*RECORD SET:*
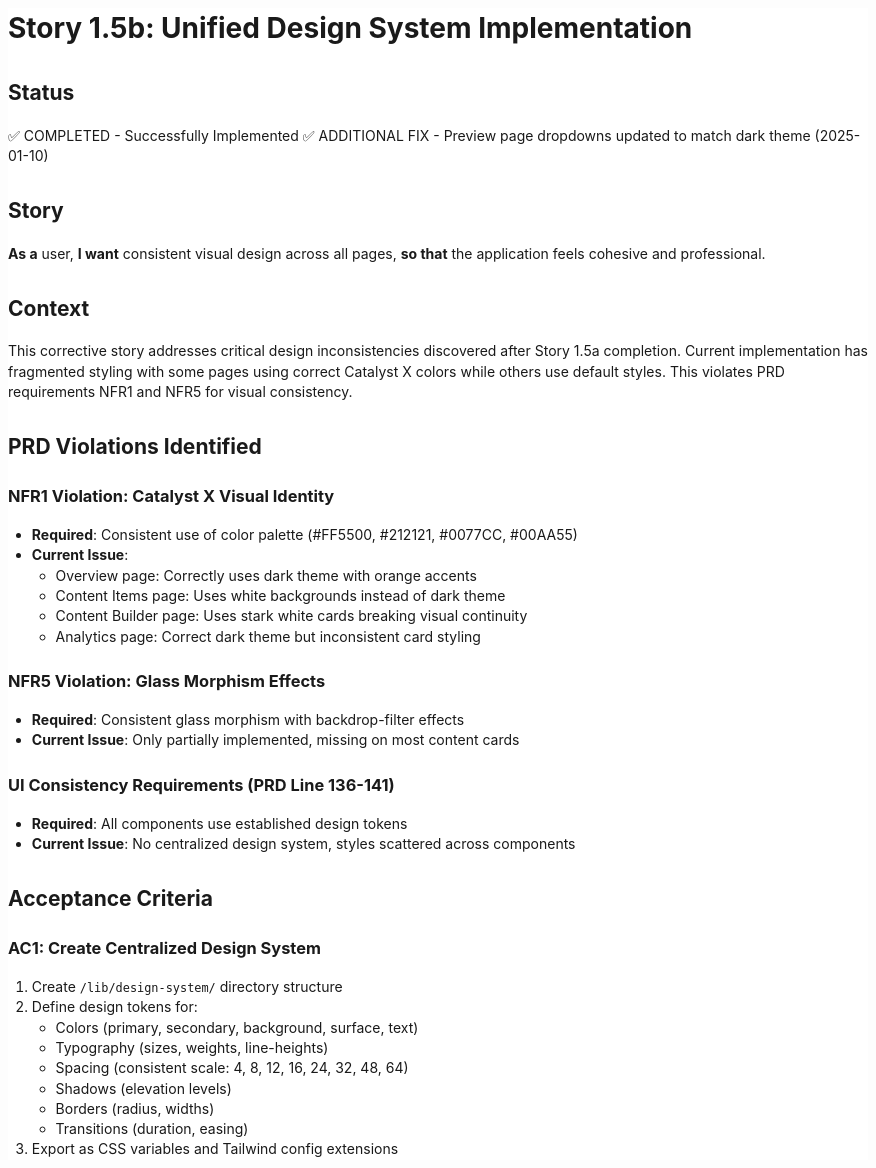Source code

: # Story 1.5b: Unified Design System Implementation

## Status
✅ COMPLETED - Successfully Implemented
✅ ADDITIONAL FIX - Preview page dropdowns updated to match dark theme (2025-01-10)

## Story
**As a** user,
**I want** consistent visual design across all pages,
**so that** the application feels cohesive and professional.

## Context
This corrective story addresses critical design inconsistencies discovered after Story 1.5a completion. Current implementation has fragmented styling with some pages using correct Catalyst X colors while others use default styles. This violates PRD requirements NFR1 and NFR5 for visual consistency.

## PRD Violations Identified

### NFR1 Violation: Catalyst X Visual Identity
- **Required**: Consistent use of color palette (#FF5500, #212121, #0077CC, #00AA55)
- **Current Issue**: 
  - Overview page: Correctly uses dark theme with orange accents
  - Content Items page: Uses white backgrounds instead of dark theme
  - Content Builder page: Uses stark white cards breaking visual continuity
  - Analytics page: Correct dark theme but inconsistent card styling

### NFR5 Violation: Glass Morphism Effects
- **Required**: Consistent glass morphism with backdrop-filter effects
- **Current Issue**: Only partially implemented, missing on most content cards

### UI Consistency Requirements (PRD Line 136-141)
- **Required**: All components use established design tokens
- **Current Issue**: No centralized design system, styles scattered across components

## Acceptance Criteria

### AC1: Create Centralized Design System
1. Create `/lib/design-system/` directory structure
2. Define design tokens for:
   - Colors (primary, secondary, background, surface, text)
   - Typography (sizes, weights, line-heights)
   - Spacing (consistent scale: 4, 8, 12, 16, 24, 32, 48, 64)
   - Shadows (elevation levels)
   - Borders (radius, widths)
   - Transitions (duration, easing)
3. Export as CSS variables and Tailwind config extensions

*TASK DESCRIPTION:* Your answer should be a single number: the count of lines in these records that hold the string "components".

*RESPONSE AREA:* 2